Rewrite everything from the line that contains "extremely pleased to" down to the end of the lines, swapping "Whirlpool" for "Whirlpool Corporation" and leaving all else unchanged. Leave the pictures out of your answer.

__________

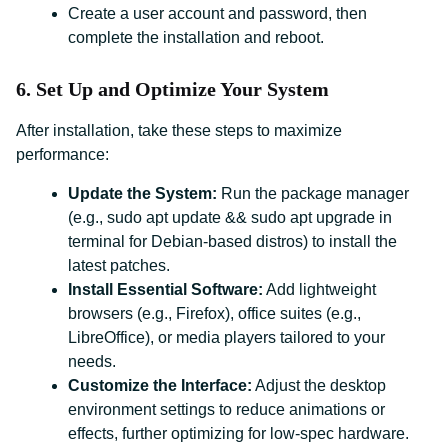
Create a user account and password, then
complete the installation and reboot.
6. Set Up and Optimize Your System
After installation, take these steps to maximize
performance:
Update the System:
Run the package manager
(e.g., sudo apt update && sudo apt upgrade in
terminal for Debian-based distros) to install the
latest patches.
Install Essential Software:
Add lightweight
browsers (e.g., Firefox), office suites (e.g.,
LibreOffice), or media players tailored to your
needs.
Customize the Interface:
Adjust the desktop
environment settings to reduce animations or
effects, further optimizing for low-spec hardware.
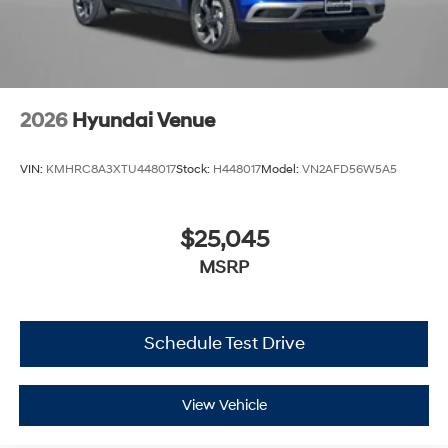
2026
Hyundai Venue
VIN:
KMHRC8A3XTU448017
Stock:
H448017
Model:
VN2AFD56W5A5
$25,045
MSRP
Schedule Test Drive
View Vehicle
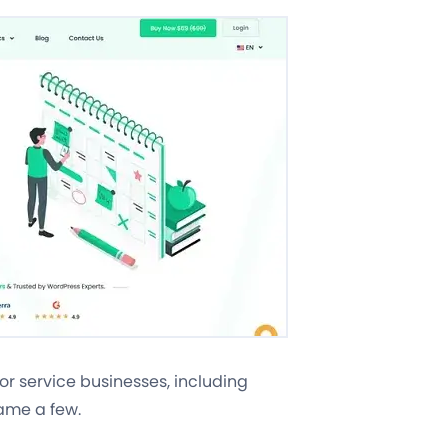
for service businesses, including
name a few.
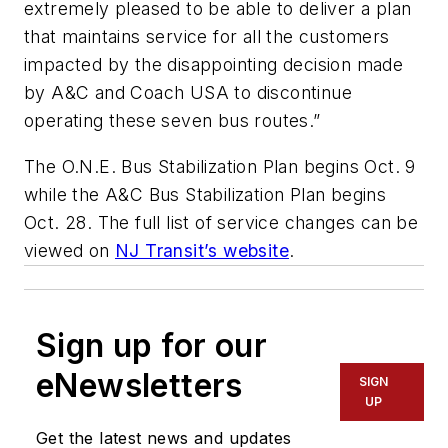
extremely pleased to be able to deliver a plan
that maintains service for all the customers
impacted by the disappointing decision made
by A&C and Coach USA to discontinue
operating these seven bus routes.”
The O.N.E. Bus Stabilization Plan begins Oct. 9
while the A&C Bus Stabilization Plan begins
Oct. 28. The full list of service changes can be
viewed on
NJ Transit’s website
.
Sign up for our
eNewsletters
SIGN
UP
Get the latest news and updates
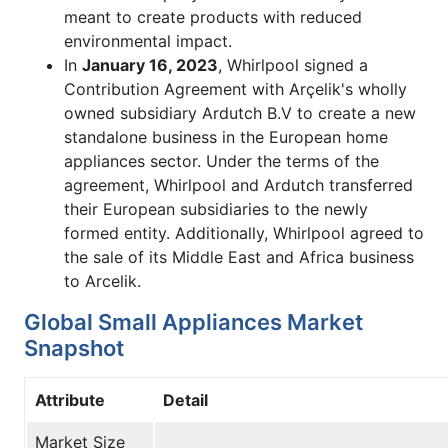
meant to create products with reduced
environmental impact.
In
January 16, 2023
, Whirlpool signed a
Contribution Agreement with Arçelik's wholly
owned subsidiary Ardutch B.V to create a new
standalone business in the European home
appliances sector. Under the terms of the
agreement, Whirlpool and Ardutch transferred
their European subsidiaries to the newly
formed entity. Additionally, Whirlpool agreed to
the sale of its Middle East and Africa business
to Arcelik.
Global Small Appliances Market
Snapshot
Attribute
Detail
Market Size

__________

* _Solution below_
extremely pleased to be able to deliver a plan
that maintains service for all the customers
impacted by the disappointing decision made
by A&C and Coach USA to discontinue
operating these seven bus routes.”
The O.N.E. Bus Stabilization Plan begins Oct. 9
while the A&C Bus Stabilization Plan begins
Oct. 28. The full list of service changes can be
viewed on
NJ Transit’s website
.
Sign up for our
eNewsletters
SIGN
UP
Get the latest news and updates
meant to create products with reduced
environmental impact.
In
January 16, 2023
, Whirlpool Corporation signed a
Contribution Agreement with Arçelik's wholly
owned subsidiary Ardutch B.V to create a new
standalone business in the European home
appliances sector. Under the terms of the
agreement, Whirlpool Corporation and Ardutch transferred
their European subsidiaries to the newly
formed entity. Additionally, Whirlpool Corporation agreed to
the sale of its Middle East and Africa business
to Arcelik.
Global Small Appliances Market
Snapshot
Attribute
Detail
Market Size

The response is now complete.